PETROLEUM industry explorers in Western Australia are calling for greater long-term incentives despite the recent opening of 24 offshore areas for bidding from within the sector.
The 2005 release is part of a broader national exploration acreage program that includes five designated frontier areas, which are subject to the 150 per cent frontier tax concession incentive announced in last year’s federal budget.
The frontier tax concession applies to those waters that are at least 100 kilometres away from current commercialised oil facilities, according to the Federal Department of Industry, Tourism and Resources. This year, four of the five designated areas are in WA.
Federal Industry Minister Ian MacFarlane said the new acreage release was a key part of the Government’s ongoing strategy to encourage more exploration of Australia’s vast offshore sedimentary basins.
Mr MacFarlane told the annual Australian Petroleum Production and Exploration Association Conference (APPEA), held last week in Perth, that producers should be encouraged by the tax break but that the greatest incentive for exploration in the industry should be the current high oil prices.
But explorers are unconvinced the high price and the tax concession are sufficient to stimulate exploration in the longer term.
Locally based Voyager Energy managing director John Blegg said high oil prices did not do much to support frontier exploration.
“What you see is the high price encourages projects near existing commercial facilities that were previously not feasible,” he said.
Mr Blegg, who has been involved in the upstream oil and gas industry for 24 years, said he believed the Government’s tax concession was a start, but it would take five years to make an impact and more needed to be done to consistently encourage exploration.
He added that the high oil price did not improve Australia’s competitive position, as all countries faced the same price.
Mr Blegg said he would like to see tax losses to petroleum companies be passed onto investors to make investment more attractive and to make a more immediate impact on exploration in the industry.
Meanwhile, in his farewell address to the industry at last week’s conference, outgoing APPEA executive director Barry Jones called for state governments to freeze royalties on petroleum for a 10-year period to further the cause of frontier exploration.

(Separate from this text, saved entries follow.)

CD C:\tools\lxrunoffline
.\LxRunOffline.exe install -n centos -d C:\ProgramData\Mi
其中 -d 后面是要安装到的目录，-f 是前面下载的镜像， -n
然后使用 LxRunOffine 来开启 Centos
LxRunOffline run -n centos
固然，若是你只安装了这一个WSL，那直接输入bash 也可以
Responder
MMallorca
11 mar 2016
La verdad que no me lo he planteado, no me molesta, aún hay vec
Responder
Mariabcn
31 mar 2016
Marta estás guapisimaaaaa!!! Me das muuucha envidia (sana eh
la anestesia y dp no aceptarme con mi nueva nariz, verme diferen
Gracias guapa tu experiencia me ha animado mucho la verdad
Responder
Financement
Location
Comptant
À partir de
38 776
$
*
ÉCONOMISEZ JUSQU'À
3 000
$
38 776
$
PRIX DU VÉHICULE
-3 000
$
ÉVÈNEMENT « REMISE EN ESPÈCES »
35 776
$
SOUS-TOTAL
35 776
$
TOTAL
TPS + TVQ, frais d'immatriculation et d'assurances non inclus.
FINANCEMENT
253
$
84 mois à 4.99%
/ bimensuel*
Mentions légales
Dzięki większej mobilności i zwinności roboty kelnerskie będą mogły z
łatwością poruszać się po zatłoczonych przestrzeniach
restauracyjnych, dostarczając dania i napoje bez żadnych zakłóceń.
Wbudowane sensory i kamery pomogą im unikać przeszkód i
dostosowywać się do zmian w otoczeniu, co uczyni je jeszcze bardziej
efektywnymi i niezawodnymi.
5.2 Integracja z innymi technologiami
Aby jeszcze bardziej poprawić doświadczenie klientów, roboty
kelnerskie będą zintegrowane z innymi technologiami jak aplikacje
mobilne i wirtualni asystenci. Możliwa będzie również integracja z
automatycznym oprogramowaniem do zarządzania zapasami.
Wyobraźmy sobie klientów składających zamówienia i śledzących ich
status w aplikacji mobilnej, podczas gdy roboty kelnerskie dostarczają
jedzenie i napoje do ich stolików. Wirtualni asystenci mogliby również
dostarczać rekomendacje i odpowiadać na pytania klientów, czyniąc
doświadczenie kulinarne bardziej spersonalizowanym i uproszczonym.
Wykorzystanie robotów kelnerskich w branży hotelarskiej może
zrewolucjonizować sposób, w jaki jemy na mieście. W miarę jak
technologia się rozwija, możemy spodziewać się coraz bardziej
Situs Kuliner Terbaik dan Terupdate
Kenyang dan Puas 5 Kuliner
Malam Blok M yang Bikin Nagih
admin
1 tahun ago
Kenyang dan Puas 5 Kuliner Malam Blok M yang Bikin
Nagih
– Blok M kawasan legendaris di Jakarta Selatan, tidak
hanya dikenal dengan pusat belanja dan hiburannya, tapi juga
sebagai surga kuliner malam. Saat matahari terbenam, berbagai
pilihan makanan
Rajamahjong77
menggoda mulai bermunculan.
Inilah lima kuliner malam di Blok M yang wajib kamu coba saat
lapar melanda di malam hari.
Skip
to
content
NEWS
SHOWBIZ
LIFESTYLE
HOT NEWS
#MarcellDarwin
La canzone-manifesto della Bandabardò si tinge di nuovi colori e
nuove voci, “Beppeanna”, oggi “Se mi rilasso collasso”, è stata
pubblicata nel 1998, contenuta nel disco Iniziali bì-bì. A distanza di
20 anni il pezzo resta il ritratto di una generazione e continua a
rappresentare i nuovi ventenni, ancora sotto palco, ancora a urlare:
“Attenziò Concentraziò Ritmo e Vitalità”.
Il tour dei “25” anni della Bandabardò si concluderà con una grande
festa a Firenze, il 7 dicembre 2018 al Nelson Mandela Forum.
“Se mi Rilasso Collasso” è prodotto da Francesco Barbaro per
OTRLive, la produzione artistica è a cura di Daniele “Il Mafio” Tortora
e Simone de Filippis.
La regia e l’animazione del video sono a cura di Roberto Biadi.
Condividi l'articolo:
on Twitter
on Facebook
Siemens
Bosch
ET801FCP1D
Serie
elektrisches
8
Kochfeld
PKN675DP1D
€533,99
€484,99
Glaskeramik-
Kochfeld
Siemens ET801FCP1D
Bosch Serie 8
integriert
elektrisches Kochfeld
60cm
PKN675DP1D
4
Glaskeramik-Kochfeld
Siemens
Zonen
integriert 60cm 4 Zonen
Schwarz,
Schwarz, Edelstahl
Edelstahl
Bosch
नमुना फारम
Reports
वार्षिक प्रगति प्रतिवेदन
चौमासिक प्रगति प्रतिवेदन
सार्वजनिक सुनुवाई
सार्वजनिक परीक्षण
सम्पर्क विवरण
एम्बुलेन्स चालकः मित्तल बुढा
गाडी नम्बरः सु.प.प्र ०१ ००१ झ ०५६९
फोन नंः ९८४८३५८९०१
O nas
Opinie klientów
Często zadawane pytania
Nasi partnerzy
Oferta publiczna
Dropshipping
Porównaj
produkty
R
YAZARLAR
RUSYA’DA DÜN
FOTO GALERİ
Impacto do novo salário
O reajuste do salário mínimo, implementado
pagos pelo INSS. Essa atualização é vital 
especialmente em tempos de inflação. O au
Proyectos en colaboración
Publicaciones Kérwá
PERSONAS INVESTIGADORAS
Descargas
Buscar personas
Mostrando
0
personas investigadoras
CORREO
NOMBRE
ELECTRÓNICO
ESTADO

The exploration attention in the sector follows calls last week made by Premier Geoff Gallop for the Federal Government to fund a trans-continental gas pipeline.
Mr MacFarlane said he considered the premier’s suggestion a joke, arguing it would kill off any incentive for east coast gas development and dampen prospects of a pipeline to be built from Papua New Guinea.
Bids for 15 of the 29 new exploration areas will close on October 20 and the remainder on April 20, 2006.